### Your goal
Write out each line of the items below as a numbered list, skipping any blank lines. Leave the pictures out of your answer.

<<<<

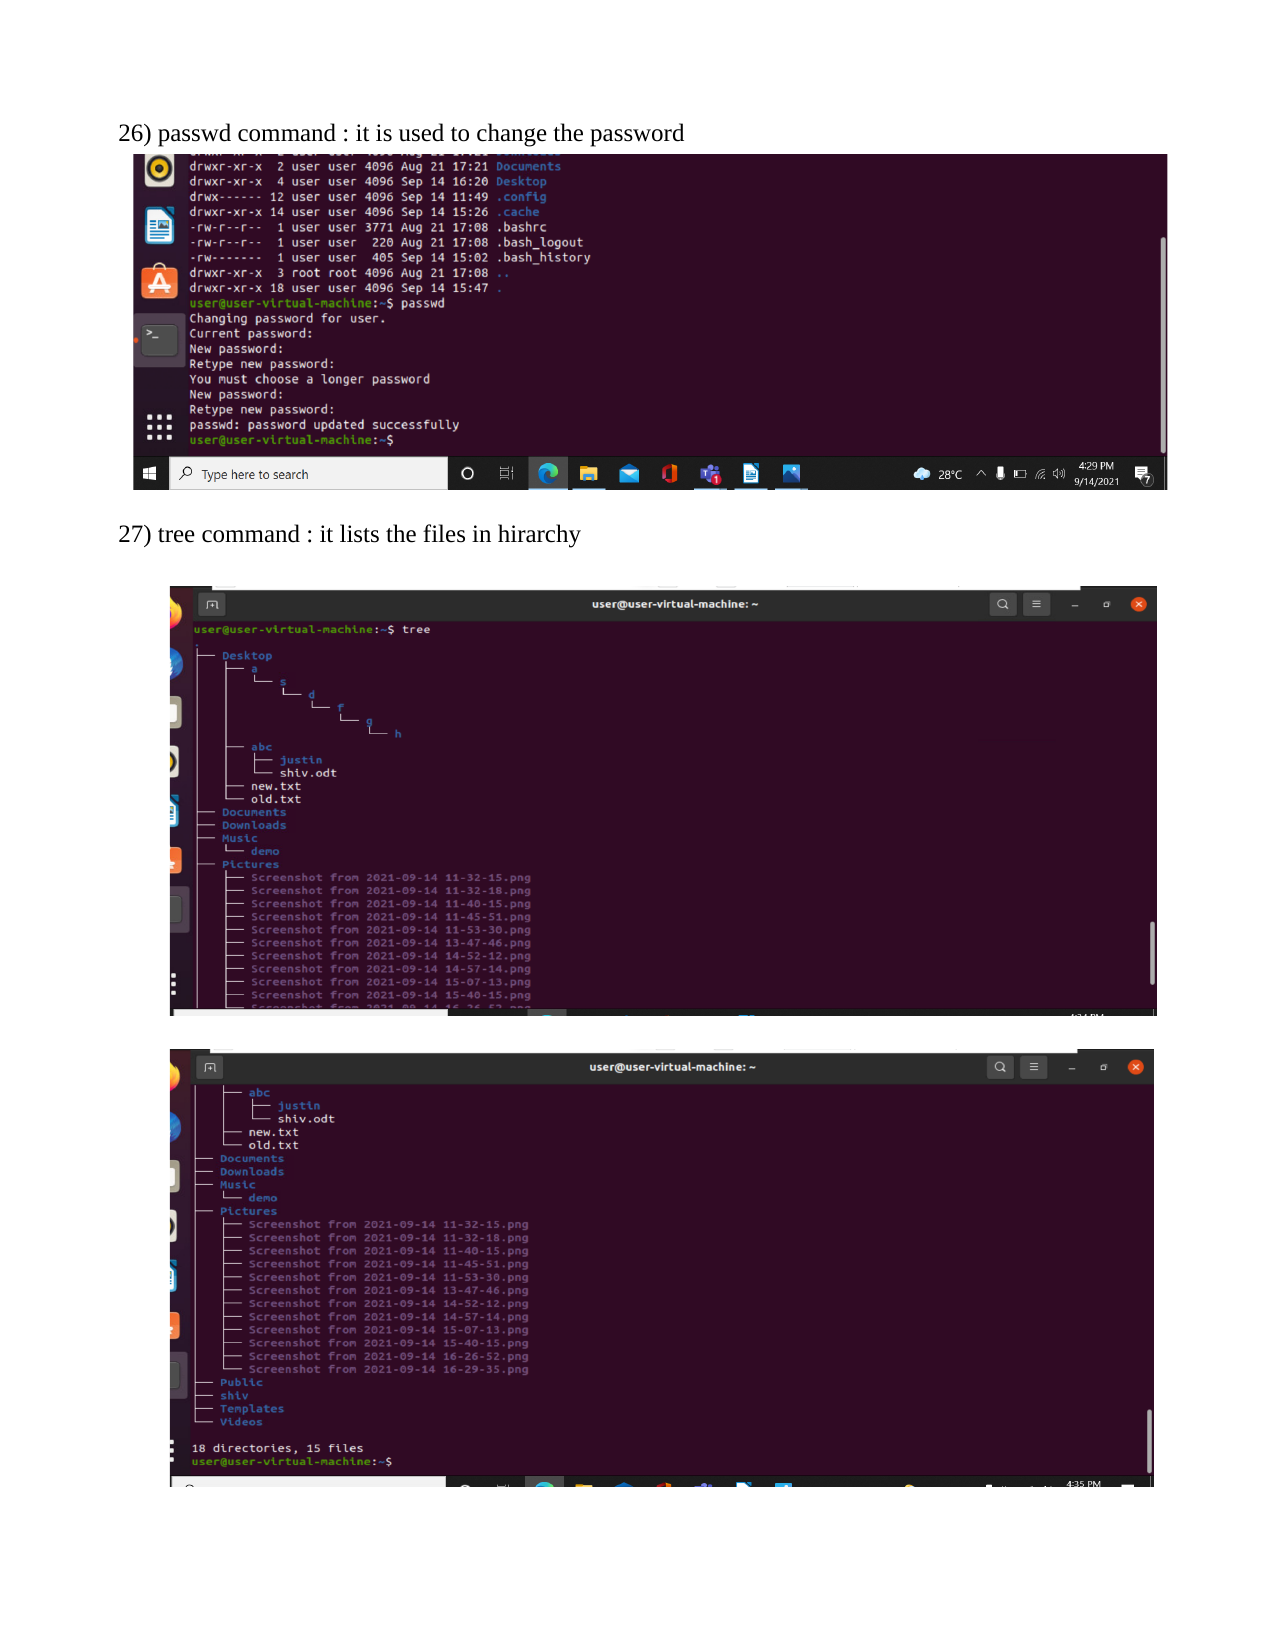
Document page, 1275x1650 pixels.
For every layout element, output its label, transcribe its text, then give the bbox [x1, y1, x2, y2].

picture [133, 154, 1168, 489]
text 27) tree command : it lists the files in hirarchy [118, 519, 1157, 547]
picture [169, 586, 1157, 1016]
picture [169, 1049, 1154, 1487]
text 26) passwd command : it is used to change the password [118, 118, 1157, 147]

>>>>

### Result of this task
1. Document page, 1275x1650 pixels.
2. For every layout element, output its label, transcribe its text, then give the bbox [x1, y1, x2, y2].
3. picture [133, 154, 1168, 489]
4. text 27) tree command : it lists the files in hirarchy [118, 519, 1157, 547]
5. picture [169, 586, 1157, 1016]
6. picture [169, 1049, 1154, 1487]
7. text 26) passwd command : it is used to change the password [118, 118, 1157, 147]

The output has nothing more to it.